• _Texte fourni_
>>>

Message par Furiozzo »

Après les manuscrits de nos grands écrivains, j'ai envie de partager ici un petit document trouvé dans les archives de la justice seigneuriale de Fontaine-lès-Dijon, lors de mes études d'histoire alors que je travaillais sur la justice au XVIIIe siècle.

Parmi les actes consignés par les greffiers successifs des juges seigneuriaux - dont l'écriture était très souvent illisible au premier abord - j'ai donc pu voir et photographier cette lettre anonyme. Elle avait retenu mon attention pour plusieurs raisons: elle est l'objet du litige en elle-même, comme pour toute lettre anonyme son écriture est contrefaite et elle porte un petit dessin évocateur. Mais surtout, une encre de couleur différente du noir que je rencontrais d'habitude dans les liasses d'archives y a été utilisée, un rouge-brun comme une certaine encre de Sailor que j'adore...

Cette lettre est un petit témoignage de la sociabilité nocturne des jeunes gens du XVIIIe siècle dans les villages, au sortir du cabaret et de ses joyeusetés.
Si pendant l’hiver les travaux dans les vignes cessent, la sociabilité villageoise n’est pas en reste, ce dont témoignent les nuits agitées de décembre 1735 et de janvier 1736 à Fontaine. Dans la nuit du 26 décembre 1735, fête de saint Etienne, huit jeunes gens éméchés sortent du cabaret de Pierre François, chirurgien cabaretier, et s’en vont s’égayer dans le village où ils font du tapage et des dégâts. A la demande de plusieurs Fontainois parmi lesquels le curé Jean Morel un notable fontainois, le marchand et vigneron Nicolas Arlin décide de porter les faits à la connaissance de la justice seigneuriale du lieu. En conséquence, le procureur d’office dont le rôle est de faire respecter les ordonnances de police ouvre une enquête et décide de faire publier un monitoire par le curé au prône du dimanche 8 janvier 1736 dans lequel il exhorte quiconque détient des informations sur le tapage nocturne de les lui livrer, afin qu’il puisse se pourvoir en justice contre les coupables.
Le lendemain, 9 janvier 1736, Nicolas Arlin découvre sur le comptoir de sa maison une lettre anonyme d’injures et de menaces, qui a été introduite chez lui la nuit précédente à la faveur d’un carreau brisé.

<<<

• _Exercices à traiter_
(1) Relevez, dans le texte fourni, toutes les personnes du XVIIIe siècle qui y sont désignées par leur nom.
(2) Mettez sous forme de liste numérotée les lignes des enregistrements, de celle qui contient « class: Insecta » jusqu'à la fin des enregistrements incluse, sans les lignes vides. Laissez les images hors de votre réponse.

• _Enregistrements de données_

>>>

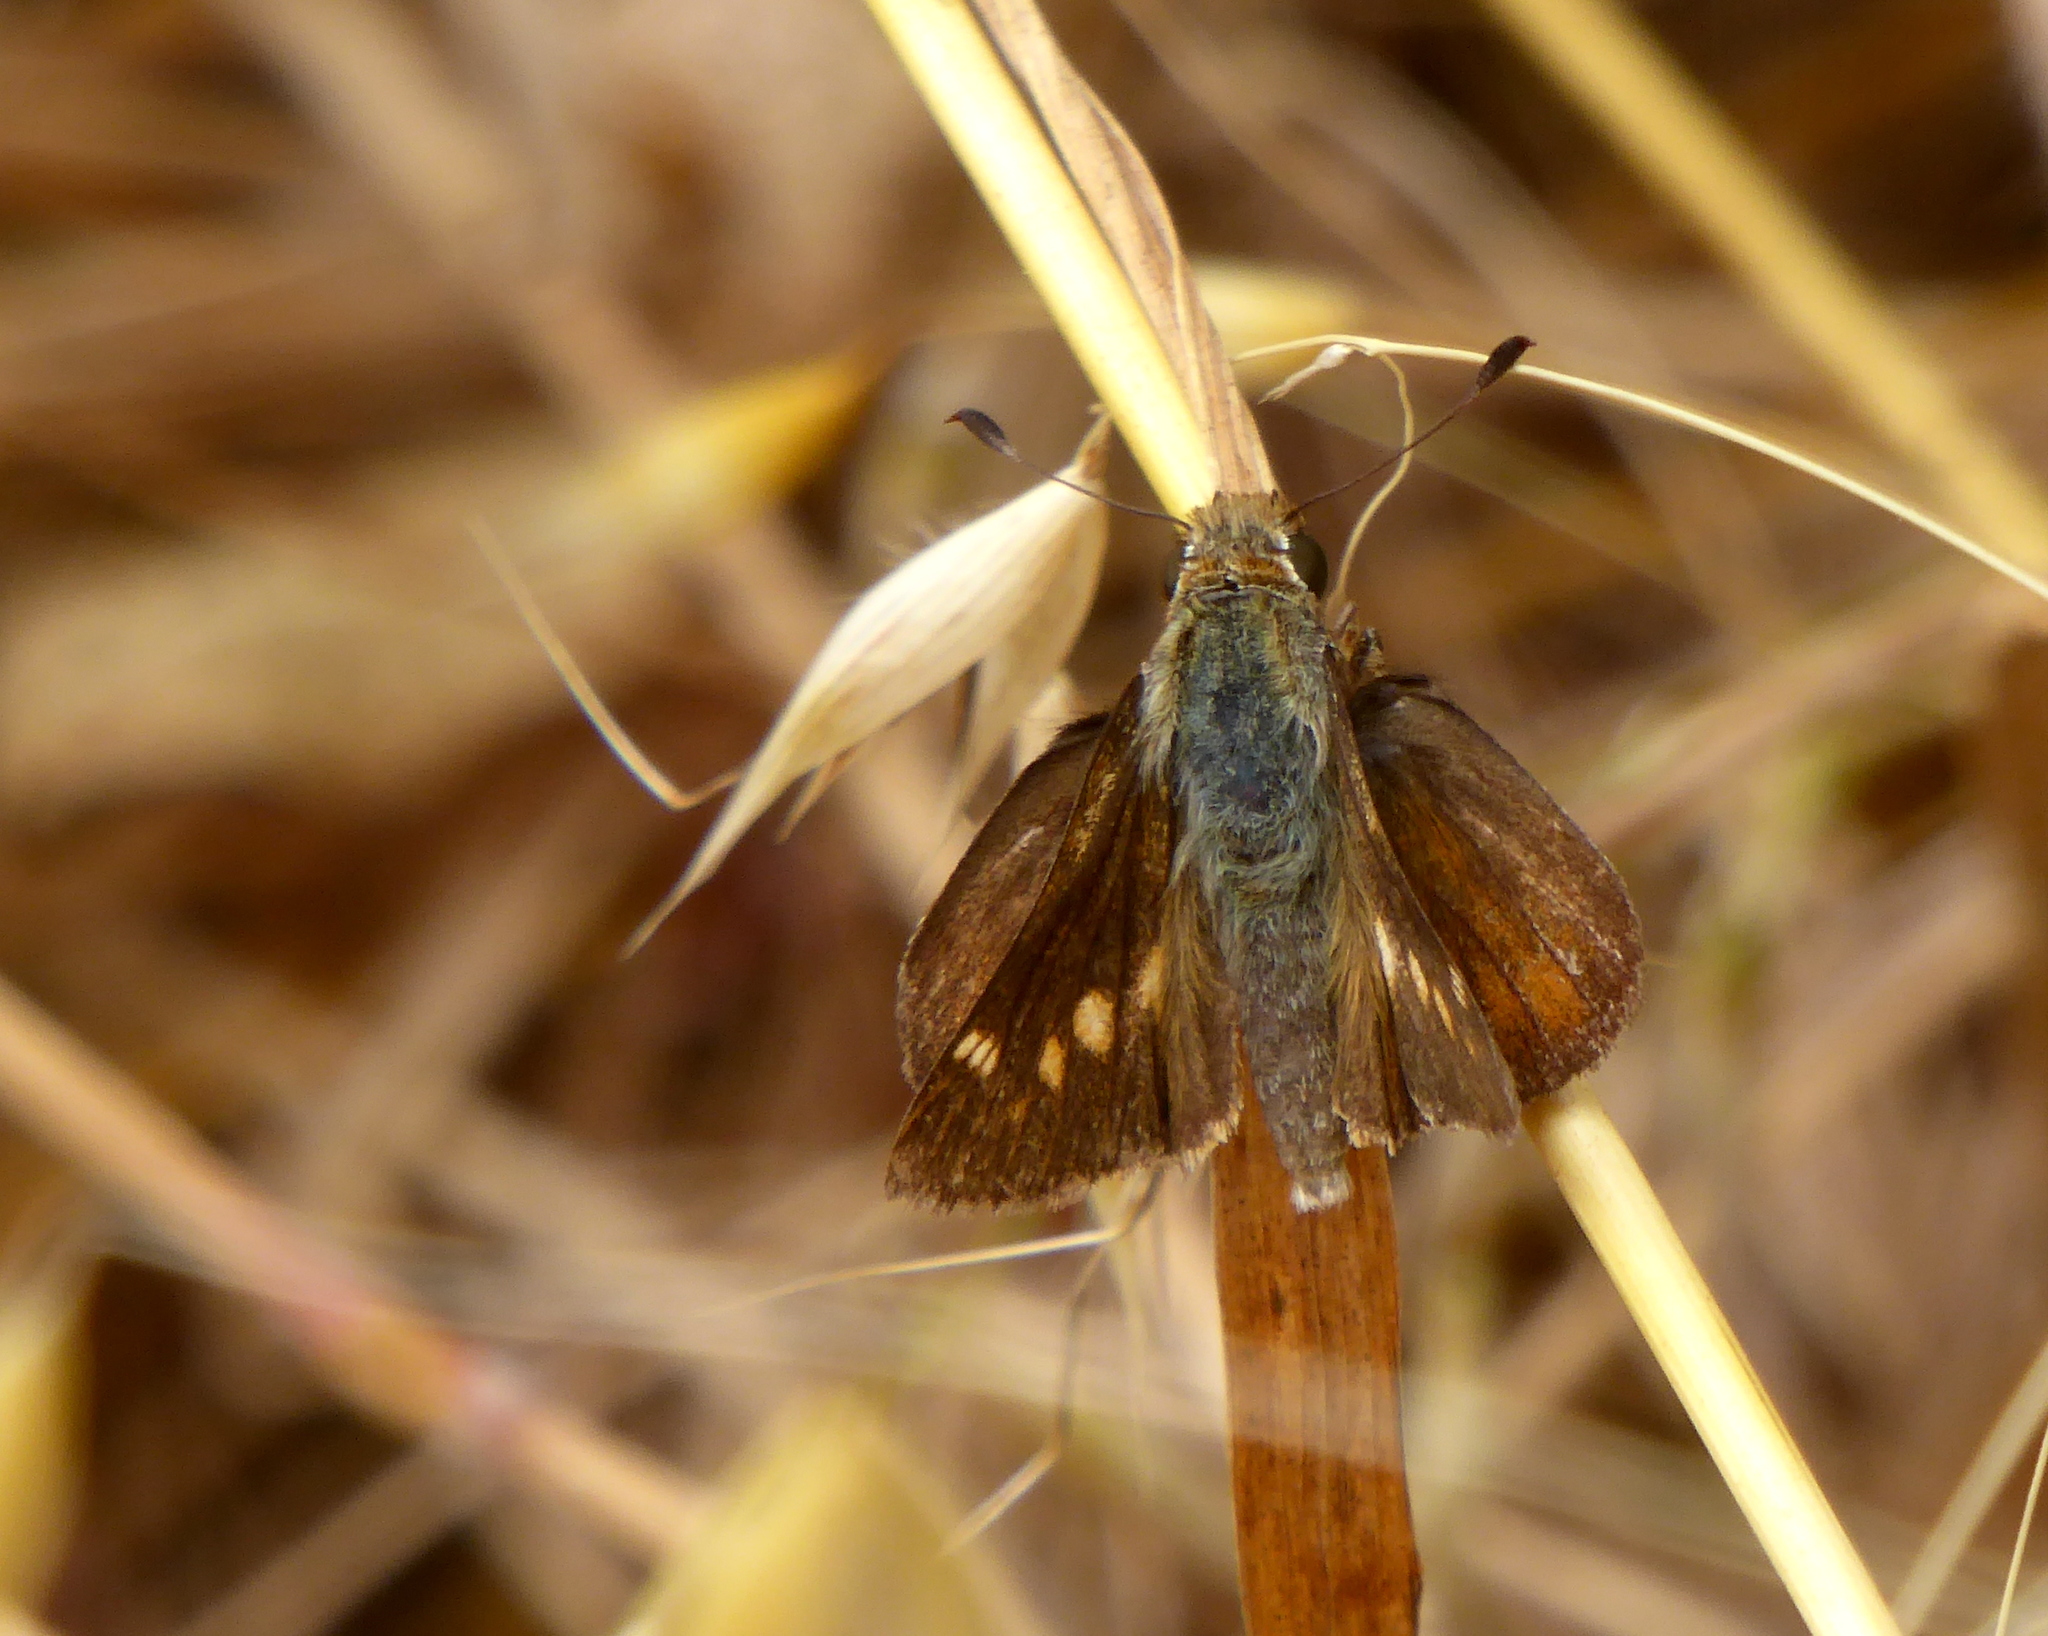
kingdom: Animalia
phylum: Arthropoda
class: Insecta
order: Lepidoptera
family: Hesperiidae
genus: Lon
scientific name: Lon melane
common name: Umber skipper
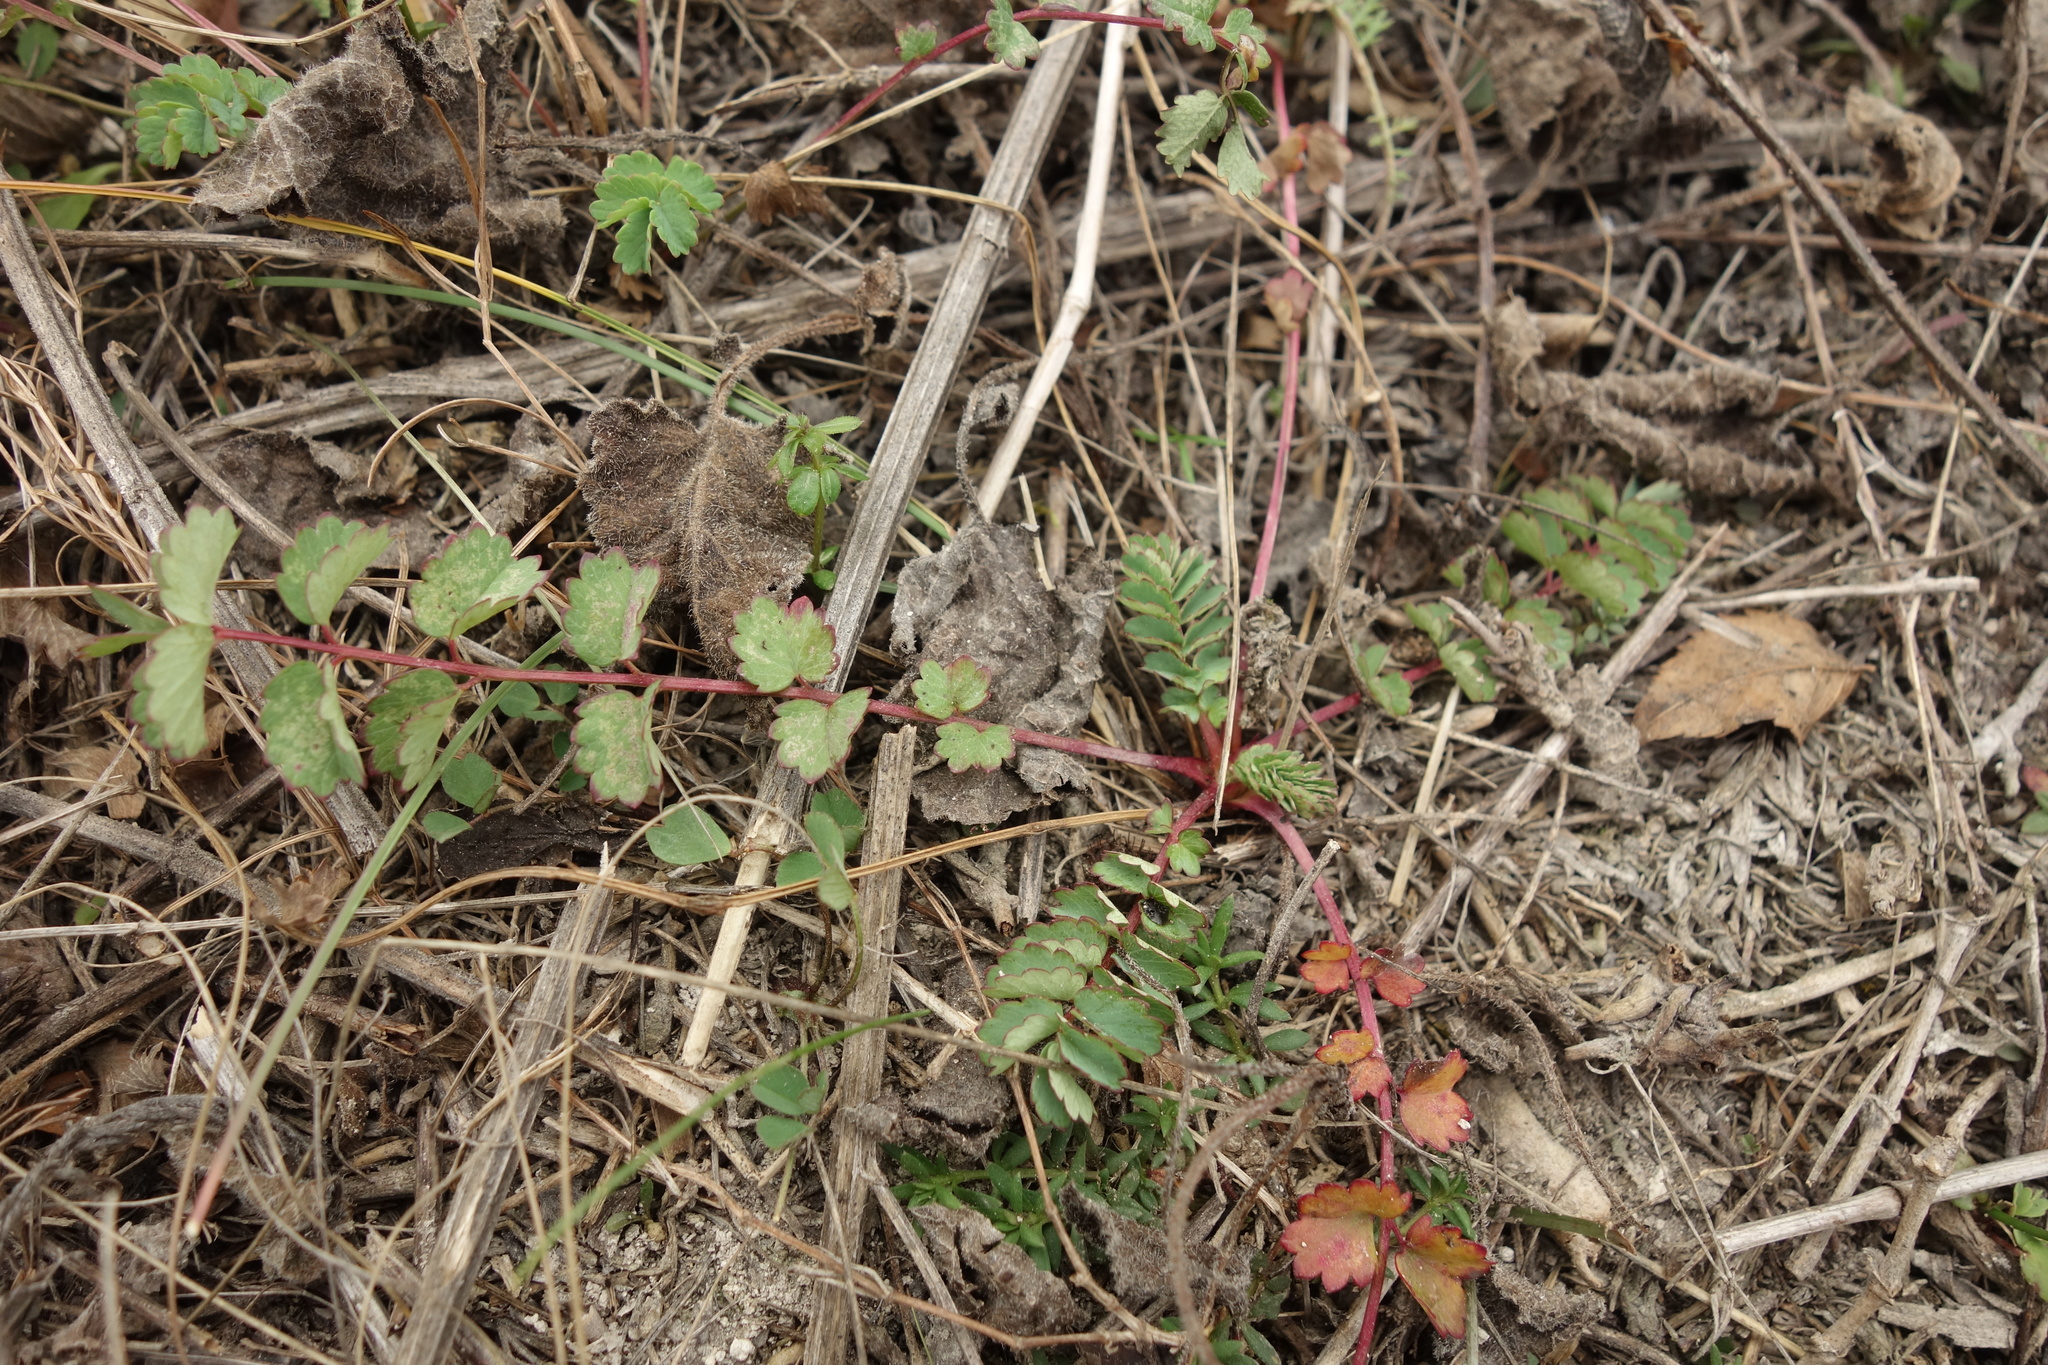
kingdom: Plantae
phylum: Tracheophyta
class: Magnoliopsida
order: Rosales
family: Rosaceae
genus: Poterium
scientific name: Poterium sanguisorba
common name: Salad burnet
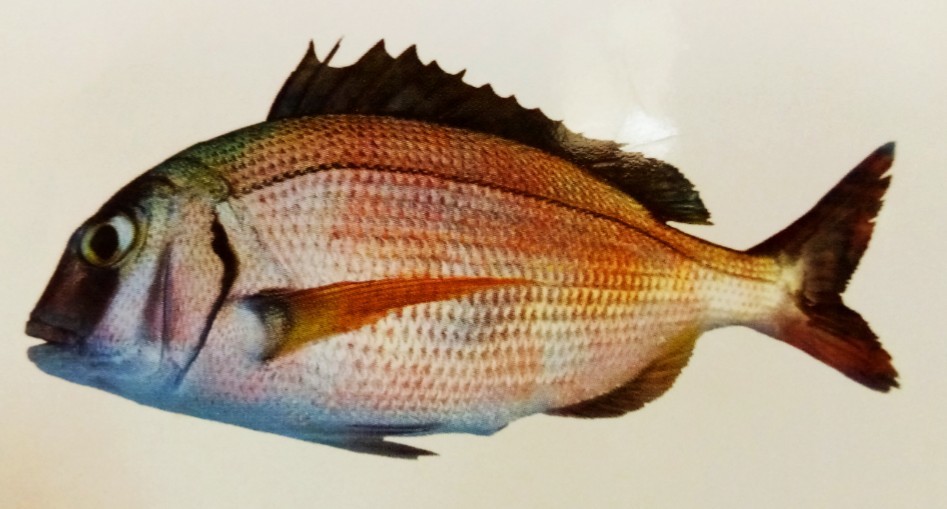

<<<

• _Réponses par exercice_
(1)
Pierre François
Jean Morel
Nicolas Arlin

(2)
1. class: Insecta
2. order: Lepidoptera
3. family: Hesperiidae
4. genus: Lon
5. scientific name: Lon melane
6. common name: Umber skipper
7. kingdom: Plantae
8. phylum: Tracheophyta
9. class: Magnoliopsida
10. order: Rosales
11. family: Rosaceae
12. genus: Poterium
13. scientific name: Poterium sanguisorba
14. common name: Salad burnet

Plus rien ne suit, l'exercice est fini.